You’re not the lowest common denominator, are you? No. No, of course you’re not.

That being said, I feel I have no choice but to share this choice nugget from the Bucket of Cheap Lulz: the forty seconds between the moment you say “Hold on, lemme get a pen,” and when you say “Okay, go ahead,” are filled with agony. It’s like, did you not realize you were calling a business? Did you not expect useful information to be forthcoming? It’s bad enough when I catch people off guard, for instance, folks who have inadvertently reached the wrong department and need to be directed elsewhere. It’s much, much worse when people call me for a specific type of information, who then must briefly interrupt me when I try to give it to them, because they didn’t think far enough ahead in the conversation to imagine what might happen when they had to transcribe it.

I’ve spent my entire adult life making sure I had a pen handy before making a business call of any kind. I’ve just settled into this routine where I make these kinds of calls from my desk, where there is a pen close at hand. I just assumed this was a common practice, but I’ve come to realize I’m some kind of super-tiny minority.

There is an even worse form of this conversation: the type where the person not only doesn’t have a pen handy, but expends not a twig of effort to retrieve one. Observe:

“I can tell you [whatever]. Do you have a pen?”

“No.”

*awkward silence*

That’s where people leave it, as though I’m supposed to somehow divine the information they want directly into their head, or as though I can push a button and make it descend from the heavens on a pair of illuminated scrolls. I still don’t know what my next line in this production is. I suppose I could just ramble off the stuff for them anyway, then hang up on them, but something about that strikes me as fairly rude.

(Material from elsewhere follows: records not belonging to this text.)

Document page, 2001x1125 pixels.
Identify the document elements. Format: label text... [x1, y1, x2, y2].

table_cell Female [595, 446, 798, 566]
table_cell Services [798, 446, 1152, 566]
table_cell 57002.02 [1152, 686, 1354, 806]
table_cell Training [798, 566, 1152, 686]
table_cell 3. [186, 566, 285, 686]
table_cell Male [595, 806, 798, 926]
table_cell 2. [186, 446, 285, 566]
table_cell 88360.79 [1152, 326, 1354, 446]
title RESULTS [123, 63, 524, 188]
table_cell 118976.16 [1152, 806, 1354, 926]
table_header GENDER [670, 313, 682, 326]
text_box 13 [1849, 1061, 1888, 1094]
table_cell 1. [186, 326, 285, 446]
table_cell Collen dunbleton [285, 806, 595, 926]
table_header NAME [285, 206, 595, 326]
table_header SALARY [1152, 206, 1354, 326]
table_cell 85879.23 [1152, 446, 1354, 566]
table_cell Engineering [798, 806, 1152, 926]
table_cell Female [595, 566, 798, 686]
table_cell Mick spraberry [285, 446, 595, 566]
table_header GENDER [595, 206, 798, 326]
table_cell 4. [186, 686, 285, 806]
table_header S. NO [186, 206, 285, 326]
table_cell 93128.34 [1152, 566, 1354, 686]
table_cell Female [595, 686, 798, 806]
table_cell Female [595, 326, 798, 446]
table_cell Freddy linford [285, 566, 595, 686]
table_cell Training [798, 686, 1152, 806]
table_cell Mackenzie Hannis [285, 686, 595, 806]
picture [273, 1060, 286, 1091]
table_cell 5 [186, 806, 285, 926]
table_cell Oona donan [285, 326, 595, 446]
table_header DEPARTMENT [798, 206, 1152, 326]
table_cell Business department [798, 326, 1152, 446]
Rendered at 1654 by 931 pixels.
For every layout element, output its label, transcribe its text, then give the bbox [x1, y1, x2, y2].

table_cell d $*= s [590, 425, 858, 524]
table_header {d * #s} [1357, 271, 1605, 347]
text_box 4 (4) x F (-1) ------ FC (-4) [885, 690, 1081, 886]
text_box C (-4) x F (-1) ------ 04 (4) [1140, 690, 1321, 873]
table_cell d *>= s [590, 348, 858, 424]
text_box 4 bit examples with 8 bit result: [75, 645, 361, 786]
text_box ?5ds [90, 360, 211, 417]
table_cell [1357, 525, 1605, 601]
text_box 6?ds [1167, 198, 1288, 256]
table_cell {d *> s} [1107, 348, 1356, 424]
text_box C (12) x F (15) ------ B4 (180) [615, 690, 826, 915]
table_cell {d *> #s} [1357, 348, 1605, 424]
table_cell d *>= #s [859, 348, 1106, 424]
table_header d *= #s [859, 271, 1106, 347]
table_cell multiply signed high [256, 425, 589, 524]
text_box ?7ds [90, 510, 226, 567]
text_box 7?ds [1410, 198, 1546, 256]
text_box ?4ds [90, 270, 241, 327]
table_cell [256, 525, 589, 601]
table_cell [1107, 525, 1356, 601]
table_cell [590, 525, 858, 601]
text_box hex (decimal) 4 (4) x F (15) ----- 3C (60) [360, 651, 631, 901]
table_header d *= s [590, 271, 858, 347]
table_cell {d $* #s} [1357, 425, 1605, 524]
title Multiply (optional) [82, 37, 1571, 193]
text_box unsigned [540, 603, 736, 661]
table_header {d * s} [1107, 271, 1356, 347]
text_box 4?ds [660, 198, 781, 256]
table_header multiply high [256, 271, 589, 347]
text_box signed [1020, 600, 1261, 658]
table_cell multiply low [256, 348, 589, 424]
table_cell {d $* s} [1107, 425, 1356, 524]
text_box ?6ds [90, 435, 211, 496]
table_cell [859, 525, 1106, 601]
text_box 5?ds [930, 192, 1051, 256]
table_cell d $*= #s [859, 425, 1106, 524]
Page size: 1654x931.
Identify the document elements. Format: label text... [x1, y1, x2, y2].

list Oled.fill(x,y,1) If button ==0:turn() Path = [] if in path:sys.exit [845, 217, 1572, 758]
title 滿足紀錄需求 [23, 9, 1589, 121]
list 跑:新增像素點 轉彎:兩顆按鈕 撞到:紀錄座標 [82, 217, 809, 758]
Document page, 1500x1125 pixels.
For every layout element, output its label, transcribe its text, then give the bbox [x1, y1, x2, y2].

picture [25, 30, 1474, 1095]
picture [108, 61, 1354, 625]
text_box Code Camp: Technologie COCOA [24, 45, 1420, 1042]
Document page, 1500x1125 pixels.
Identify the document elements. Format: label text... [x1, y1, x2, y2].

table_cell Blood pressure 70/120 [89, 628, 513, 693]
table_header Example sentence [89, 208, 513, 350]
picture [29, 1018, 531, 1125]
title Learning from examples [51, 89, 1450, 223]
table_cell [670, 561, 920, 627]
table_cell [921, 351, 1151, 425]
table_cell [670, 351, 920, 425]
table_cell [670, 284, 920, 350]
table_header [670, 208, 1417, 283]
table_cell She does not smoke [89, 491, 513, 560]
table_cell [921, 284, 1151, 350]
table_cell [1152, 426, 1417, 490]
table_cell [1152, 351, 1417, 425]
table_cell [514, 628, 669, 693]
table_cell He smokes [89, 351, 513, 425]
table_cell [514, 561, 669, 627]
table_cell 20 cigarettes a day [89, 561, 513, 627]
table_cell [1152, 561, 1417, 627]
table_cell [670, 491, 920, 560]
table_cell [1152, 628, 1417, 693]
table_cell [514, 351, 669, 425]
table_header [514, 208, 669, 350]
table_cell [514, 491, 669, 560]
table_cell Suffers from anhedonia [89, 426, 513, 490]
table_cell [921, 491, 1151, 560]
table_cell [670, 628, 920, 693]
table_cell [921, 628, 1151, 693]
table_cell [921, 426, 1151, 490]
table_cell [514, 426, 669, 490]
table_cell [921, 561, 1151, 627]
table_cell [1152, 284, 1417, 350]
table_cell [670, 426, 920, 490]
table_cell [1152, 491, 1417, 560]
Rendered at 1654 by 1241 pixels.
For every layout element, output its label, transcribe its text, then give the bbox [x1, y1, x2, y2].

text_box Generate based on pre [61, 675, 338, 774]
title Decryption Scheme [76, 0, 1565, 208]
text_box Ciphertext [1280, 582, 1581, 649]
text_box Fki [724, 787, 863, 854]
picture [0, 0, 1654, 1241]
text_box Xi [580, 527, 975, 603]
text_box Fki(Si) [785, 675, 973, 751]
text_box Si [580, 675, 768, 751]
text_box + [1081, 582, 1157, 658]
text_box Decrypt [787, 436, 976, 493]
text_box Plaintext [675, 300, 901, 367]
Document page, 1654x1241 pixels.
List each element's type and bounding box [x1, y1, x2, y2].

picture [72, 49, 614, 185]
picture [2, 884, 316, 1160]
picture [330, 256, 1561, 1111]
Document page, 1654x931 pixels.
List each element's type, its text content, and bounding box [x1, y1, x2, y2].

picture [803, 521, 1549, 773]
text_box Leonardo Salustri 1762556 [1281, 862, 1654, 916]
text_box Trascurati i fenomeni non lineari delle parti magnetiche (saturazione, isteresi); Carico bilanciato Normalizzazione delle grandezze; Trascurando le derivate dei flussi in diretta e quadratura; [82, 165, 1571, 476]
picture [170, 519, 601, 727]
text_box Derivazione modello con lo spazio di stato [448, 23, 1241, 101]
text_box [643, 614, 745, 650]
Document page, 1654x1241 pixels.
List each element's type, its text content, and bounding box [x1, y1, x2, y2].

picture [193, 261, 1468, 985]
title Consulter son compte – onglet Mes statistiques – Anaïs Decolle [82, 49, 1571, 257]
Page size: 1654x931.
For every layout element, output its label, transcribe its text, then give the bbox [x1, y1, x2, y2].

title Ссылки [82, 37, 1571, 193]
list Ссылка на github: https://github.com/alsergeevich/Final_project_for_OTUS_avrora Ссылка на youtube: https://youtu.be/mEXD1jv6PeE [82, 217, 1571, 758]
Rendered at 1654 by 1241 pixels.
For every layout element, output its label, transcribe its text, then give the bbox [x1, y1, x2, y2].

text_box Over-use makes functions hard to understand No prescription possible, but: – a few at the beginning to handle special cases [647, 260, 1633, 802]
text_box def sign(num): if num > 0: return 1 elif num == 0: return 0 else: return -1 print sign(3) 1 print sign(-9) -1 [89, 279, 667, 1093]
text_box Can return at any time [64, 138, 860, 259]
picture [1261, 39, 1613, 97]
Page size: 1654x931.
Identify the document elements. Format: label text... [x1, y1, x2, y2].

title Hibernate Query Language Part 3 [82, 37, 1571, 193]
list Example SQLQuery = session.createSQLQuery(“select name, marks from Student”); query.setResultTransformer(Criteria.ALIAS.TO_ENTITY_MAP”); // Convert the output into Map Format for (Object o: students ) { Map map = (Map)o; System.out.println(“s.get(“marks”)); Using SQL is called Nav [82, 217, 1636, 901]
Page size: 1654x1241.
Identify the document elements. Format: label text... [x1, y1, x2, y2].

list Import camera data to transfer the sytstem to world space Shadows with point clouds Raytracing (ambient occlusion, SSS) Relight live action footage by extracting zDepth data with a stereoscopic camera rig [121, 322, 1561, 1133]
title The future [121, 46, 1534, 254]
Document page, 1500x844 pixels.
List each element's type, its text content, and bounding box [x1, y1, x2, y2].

Some folks have never heard of a pen, but are happy to punch phone numbers etc. into their cell phones for later retrieval. This irritates me too because, and I’m not sure most people realize this, even if you have a state-of-the-art Android superphone where the beeps sound like soft morning rain, the dude on the other end of the line gets an ear full of old-fashioned sounding 1953 “BEEEEEEEP“. Programming a number into your phone is bound to deliver ten of those blasts directly into the other person’s cerebral cortex. But as much as I hate getting repeatedly punched in the brain, I can’t stay angry at those folks. At least they’re meeting me halfway.

I realize complaining about this is the call center equivalent of waiters bitching about bad tips. But what can I do? I am terrified that one night some clown from Biscuitville, NE is going to tell me he doesn’t have a pen, and I am going to just burst into flames… which would set off the sprinkler system and just cause a whole host of other problems.